--- Begin DATA FOR THIS TASK ---

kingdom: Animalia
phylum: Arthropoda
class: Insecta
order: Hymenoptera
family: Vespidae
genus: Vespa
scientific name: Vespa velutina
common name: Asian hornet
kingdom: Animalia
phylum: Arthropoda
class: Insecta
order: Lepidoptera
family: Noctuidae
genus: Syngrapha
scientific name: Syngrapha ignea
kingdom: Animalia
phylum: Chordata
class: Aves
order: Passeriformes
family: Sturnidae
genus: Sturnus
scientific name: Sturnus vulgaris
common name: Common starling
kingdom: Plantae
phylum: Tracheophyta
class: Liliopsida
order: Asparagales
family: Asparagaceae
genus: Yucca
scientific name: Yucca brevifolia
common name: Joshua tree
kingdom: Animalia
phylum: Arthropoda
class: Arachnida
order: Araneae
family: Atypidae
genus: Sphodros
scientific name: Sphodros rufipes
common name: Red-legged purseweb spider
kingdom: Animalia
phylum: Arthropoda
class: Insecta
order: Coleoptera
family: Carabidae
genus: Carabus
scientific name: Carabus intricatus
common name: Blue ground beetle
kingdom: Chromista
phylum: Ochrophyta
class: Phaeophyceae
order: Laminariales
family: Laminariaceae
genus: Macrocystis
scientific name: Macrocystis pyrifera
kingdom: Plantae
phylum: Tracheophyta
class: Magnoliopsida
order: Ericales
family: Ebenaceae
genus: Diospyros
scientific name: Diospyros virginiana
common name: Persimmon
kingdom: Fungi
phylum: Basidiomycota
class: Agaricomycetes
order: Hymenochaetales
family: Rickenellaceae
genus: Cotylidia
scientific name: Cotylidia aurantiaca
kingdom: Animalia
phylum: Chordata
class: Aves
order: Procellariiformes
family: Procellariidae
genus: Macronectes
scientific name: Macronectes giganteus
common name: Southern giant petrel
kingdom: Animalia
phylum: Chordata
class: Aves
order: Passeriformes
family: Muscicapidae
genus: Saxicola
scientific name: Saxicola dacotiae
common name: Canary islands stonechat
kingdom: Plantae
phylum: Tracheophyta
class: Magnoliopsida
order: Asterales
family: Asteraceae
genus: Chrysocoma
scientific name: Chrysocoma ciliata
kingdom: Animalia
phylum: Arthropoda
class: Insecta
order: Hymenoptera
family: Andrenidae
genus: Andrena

--- End DATA FOR THIS TASK ---

*TASK*
Arrange all of the lines above as a numbered list, omitting any blank lines.

*REPLY TO THE EXERCISE*
1. kingdom: Animalia
2. phylum: Arthropoda
3. class: Insecta
4. order: Hymenoptera
5. family: Vespidae
6. genus: Vespa
7. scientific name: Vespa velutina
8. common name: Asian hornet
9. kingdom: Animalia
10. phylum: Arthropoda
11. class: Insecta
12. order: Lepidoptera
13. family: Noctuidae
14. genus: Syngrapha
15. scientific name: Syngrapha ignea
16. kingdom: Animalia
17. phylum: Chordata
18. class: Aves
19. order: Passeriformes
20. family: Sturnidae
21. genus: Sturnus
22. scientific name: Sturnus vulgaris
23. common name: Common starling
24. kingdom: Plantae
25. phylum: Tracheophyta
26. class: Liliopsida
27. order: Asparagales
28. family: Asparagaceae
29. genus: Yucca
30. scientific name: Yucca brevifolia
31. common name: Joshua tree
32. kingdom: Animalia
33. phylum: Arthropoda
34. class: Arachnida
35. order: Araneae
36. family: Atypidae
37. genus: Sphodros
38. scientific name: Sphodros rufipes
39. common name: Red-legged purseweb spider
40. kingdom: Animalia
41. phylum: Arthropoda
42. class: Insecta
43. order: Coleoptera
44. family: Carabidae
45. genus: Carabus
46. scientific name: Carabus intricatus
47. common name: Blue ground beetle
48. kingdom: Chromista
49. phylum: Ochrophyta
50. class: Phaeophyceae
51. order: Laminariales
52. family: Laminariaceae
53. genus: Macrocystis
54. scientific name: Macrocystis pyrifera
55. kingdom: Plantae
56. phylum: Tracheophyta
57. class: Magnoliopsida
58. order: Ericales
59. family: Ebenaceae
60. genus: Diospyros
61. scientific name: Diospyros virginiana
62. common name: Persimmon
63. kingdom: Fungi
64. phylum: Basidiomycota
65. class: Agaricomycetes
66. order: Hymenochaetales
67. family: Rickenellaceae
68. genus: Cotylidia
69. scientific name: Cotylidia aurantiaca
70. kingdom: Animalia
71. phylum: Chordata
72. class: Aves
73. order: Procellariiformes
74. family: Procellariidae
75. genus: Macronectes
76. scientific name: Macronectes giganteus
77. common name: Southern giant petrel
78. kingdom: Animalia
79. phylum: Chordata
80. class: Aves
81. order: Passeriformes
82. family: Muscicapidae
83. genus: Saxicola
84. scientific name: Saxicola dacotiae
85. common name: Canary islands stonechat
86. kingdom: Plantae
87. phylum: Tracheophyta
88. class: Magnoliopsida
89. order: Asterales
90. family: Asteraceae
91. genus: Chrysocoma
92. scientific name: Chrysocoma ciliata
93. kingdom: Animalia
94. phylum: Arthropoda
95. class: Insecta
96. order: Hymenoptera
97. family: Andrenidae
98. genus: Andrena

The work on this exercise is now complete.